* [EXCERPTED RECORDS]
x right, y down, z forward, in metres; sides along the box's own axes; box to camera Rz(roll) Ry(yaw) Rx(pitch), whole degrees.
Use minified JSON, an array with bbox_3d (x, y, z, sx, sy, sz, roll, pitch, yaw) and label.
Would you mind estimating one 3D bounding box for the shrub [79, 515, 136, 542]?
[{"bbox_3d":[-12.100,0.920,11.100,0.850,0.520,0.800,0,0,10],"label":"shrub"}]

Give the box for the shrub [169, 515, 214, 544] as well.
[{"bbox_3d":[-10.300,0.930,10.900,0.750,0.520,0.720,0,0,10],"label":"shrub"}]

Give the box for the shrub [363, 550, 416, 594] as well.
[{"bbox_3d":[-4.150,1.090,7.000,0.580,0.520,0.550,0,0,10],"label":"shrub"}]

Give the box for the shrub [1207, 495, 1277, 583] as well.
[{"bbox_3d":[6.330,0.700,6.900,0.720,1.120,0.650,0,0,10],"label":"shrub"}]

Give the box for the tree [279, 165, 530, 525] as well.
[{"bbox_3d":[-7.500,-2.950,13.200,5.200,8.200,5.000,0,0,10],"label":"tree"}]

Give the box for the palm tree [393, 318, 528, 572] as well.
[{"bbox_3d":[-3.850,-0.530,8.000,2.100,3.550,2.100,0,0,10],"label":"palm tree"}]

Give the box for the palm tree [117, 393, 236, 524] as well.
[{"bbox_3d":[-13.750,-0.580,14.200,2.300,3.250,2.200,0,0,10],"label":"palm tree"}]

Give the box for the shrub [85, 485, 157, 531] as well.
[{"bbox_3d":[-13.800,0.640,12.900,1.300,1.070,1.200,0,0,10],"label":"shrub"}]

--

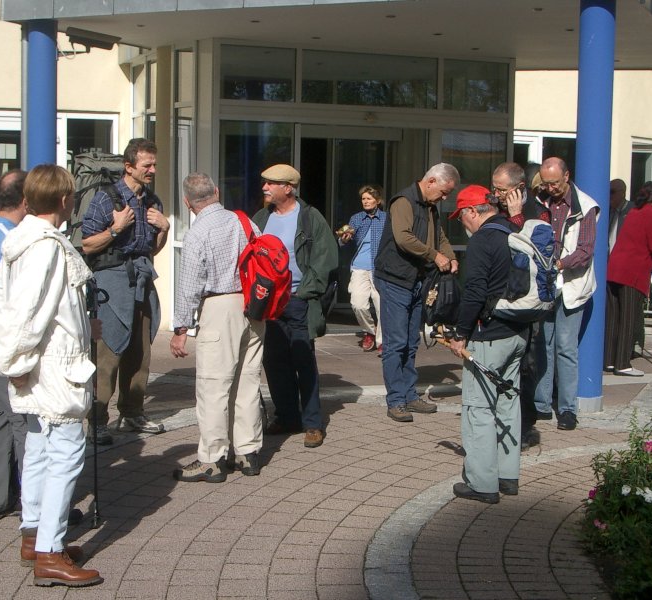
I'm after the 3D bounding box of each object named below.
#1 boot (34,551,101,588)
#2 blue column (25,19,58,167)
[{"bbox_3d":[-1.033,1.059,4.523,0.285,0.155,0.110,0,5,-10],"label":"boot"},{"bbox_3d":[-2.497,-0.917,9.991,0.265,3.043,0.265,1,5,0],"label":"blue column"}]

* [YOUR ASSIGNMENT] List every line of the data above that contains the string "roll". Treat uppercase and lowercase as different.

* [OUTPUT FOR THIS EXERCISE]
x right, y down, z forward, in metres; sides along the box's own axes; box to camera Rz(roll) Ry(yaw) Rx(pitch), whole degrees.
Use minified JSON, an array with bbox_3d (x, y, z, sx, sy, sz, roll, pitch, yaw) and label.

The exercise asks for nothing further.